Auch die Musikauswahl war höchst aktuell: Neben Faschings-Klassikern wie „Das Rote Pferd“ von Markus Becker und „Wahnsinn“ von Wolfgang Petry bekam man vor allem einen Titel immer wieder zu hören. Das Lied „Wackelkontakt“ vom bayrischen Sänger „Oimara“ liegt momentan auf Platz eins der Deutschen Single-Charts und wird inzwischen auch außerhalb von Deutschland rauf und runter gehört. Sowohl die jüngsten als auch die ältesten Besucher grölten sofort mit, wenn ein weiterer Umzugswagen den Titel spielte. Beliebt waren außerdem sämtliche Techno-Versionen deutscher Kinderlieder, wie beispielsweise der Titelsong der „Sendung mit der Maus“.

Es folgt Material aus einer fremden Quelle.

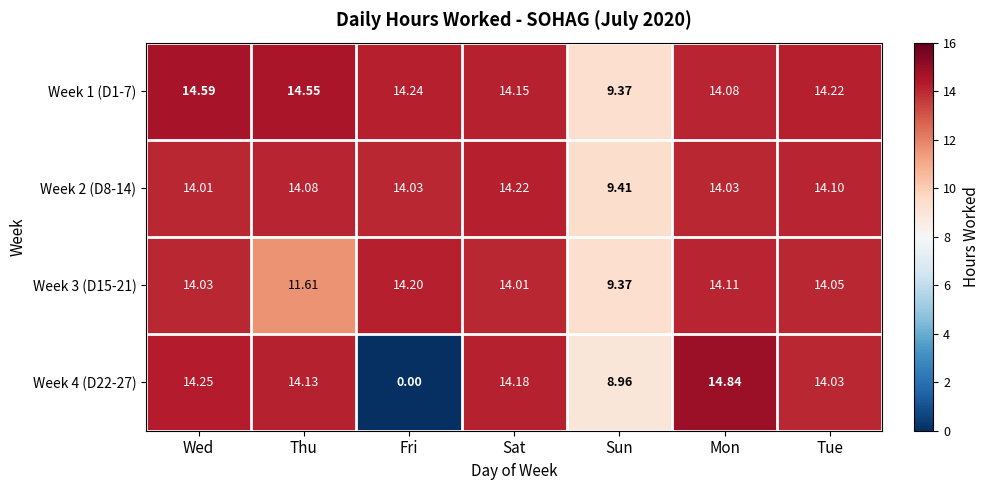

At which category is the sum across all series the highest?

Mon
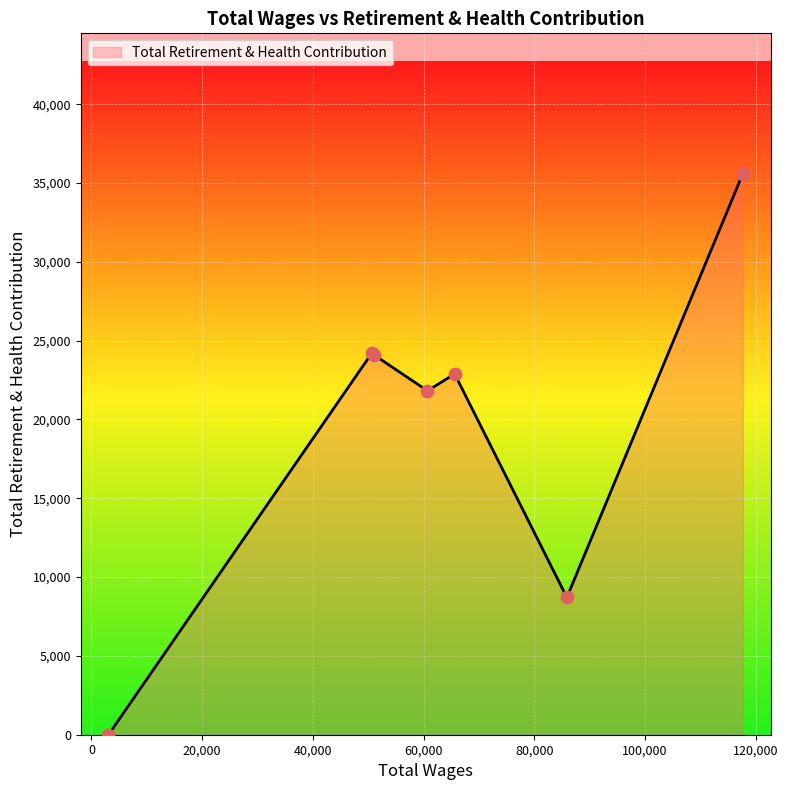

How many interior local valleys (lower than both neighbors) does the data have?

2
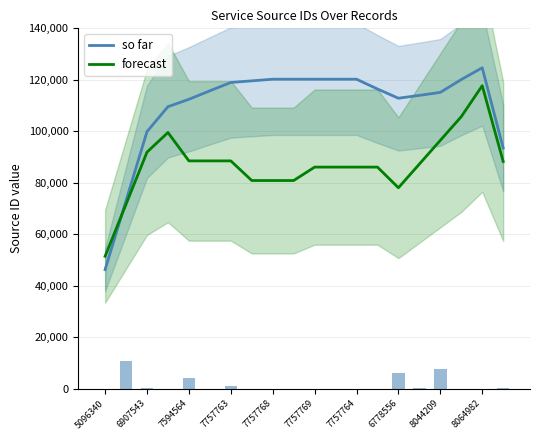

Where does the forecast series first go above 87288?

6907543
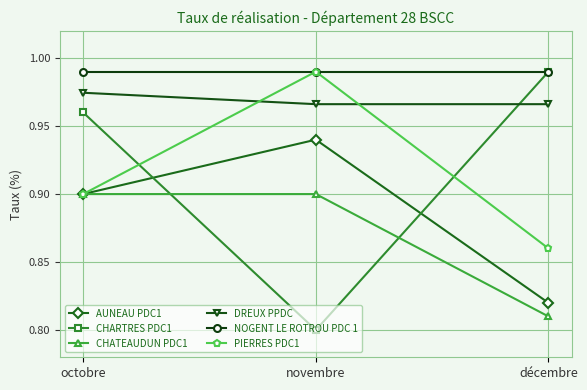

True or false: NOGENT LE ROTROU PDC 1 has a value of 0.3 at décembre.

False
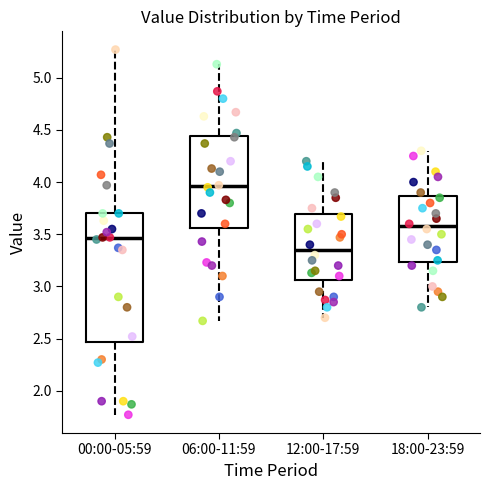

Comparing the boxes themselves (not the whiskers), which one is the tallest?

00:00-05:59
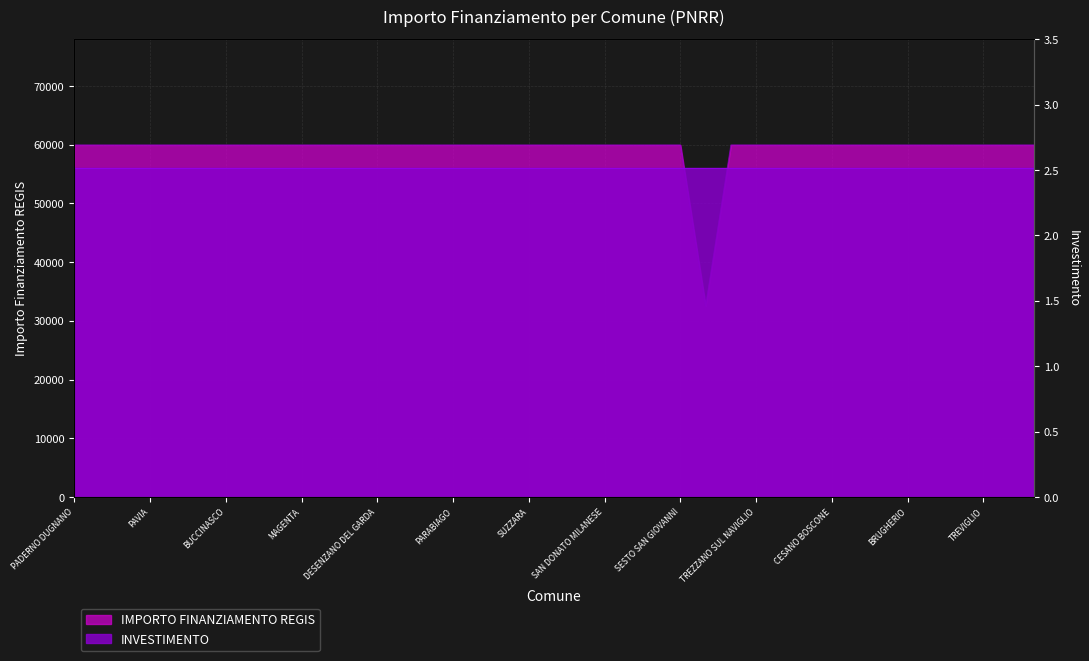

How many values are below 59966?

1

Gesellschaftskritik und Seitenhiebe
In gewohnter Faschingsmanier wurden natürlich auch wieder zahlreiche Politiker aufs Korn genommen. Angesichts der aktuellen Weltlage war die zu nutzende Angriffsfläche natürlich groß und gab viel Spielraum für den ein oder anderen Seitenhieb. Kritik an der inzwischen gescheiterten Ampelkoalition übte der Gastgeber höchstpersönlich in Form eines Umzugswagens, der den Schriftzug „Drei Farben – Null Richtung“ trug.

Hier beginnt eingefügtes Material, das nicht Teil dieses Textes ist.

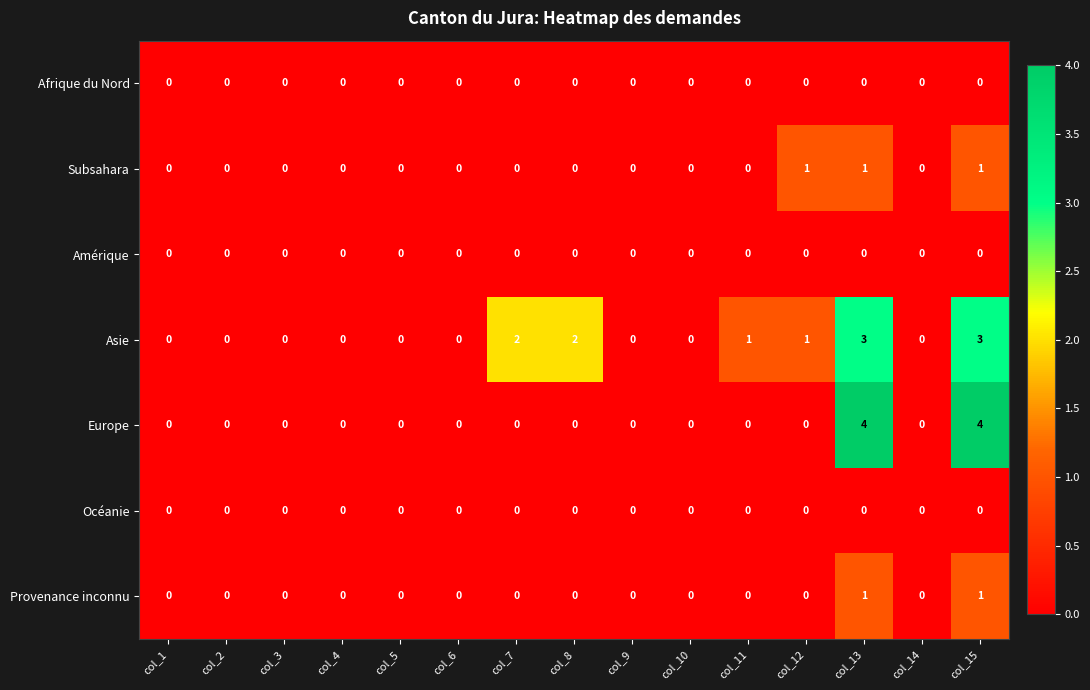

The value of Amérique at col_4 is 0. True or false?

True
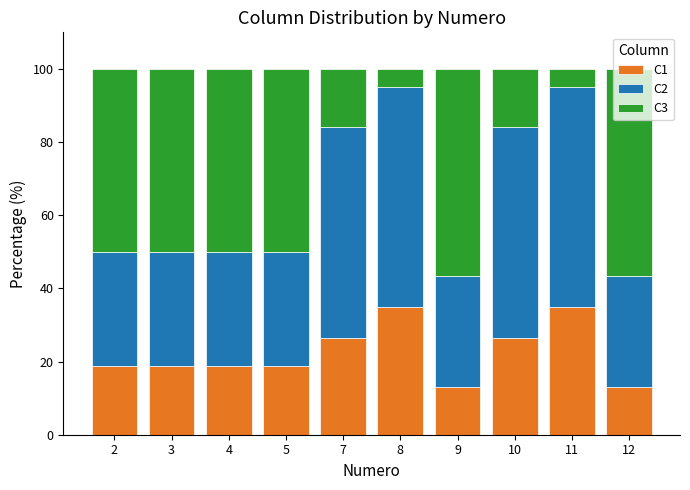

The C1 series shows 3.8 at 4. True or false?

False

Wie es der Zufall will, bot sich in diesem Jahr zudem noch ein ebenfalls aktuelles Thema aus der Dischinger Lokalpolitik an: der Bau des Rathauses und die dazugehörige Kontroverse. Der Wagen des Faschingsvereins Dischingen stellte eine Guillotine zur Schau, die als Konsequenz auf die anstehende Abstimmung im Bürgerentscheid gedeutet werden konnte. Mit einem Augenzwinkern kommentierten die Narren den Sachverhalt: „By the way: Es ist nur ein Rathaus“.
Wer nach dem über zwei Stunden dauernden Umzug immer noch nicht genug vom Feiern hatte, den zog es weiter ins Faschingszelt. Dort feierten die Faschings-Fans bis in den späten Abend auf der alljährlichen After-Party. Der Umzug stellte außerdem die vorletzte Etappe der fünften Jahreszeit dar – mit dem Kehraus endet am Dienstag dann auch die Dischinger Faschingssaison.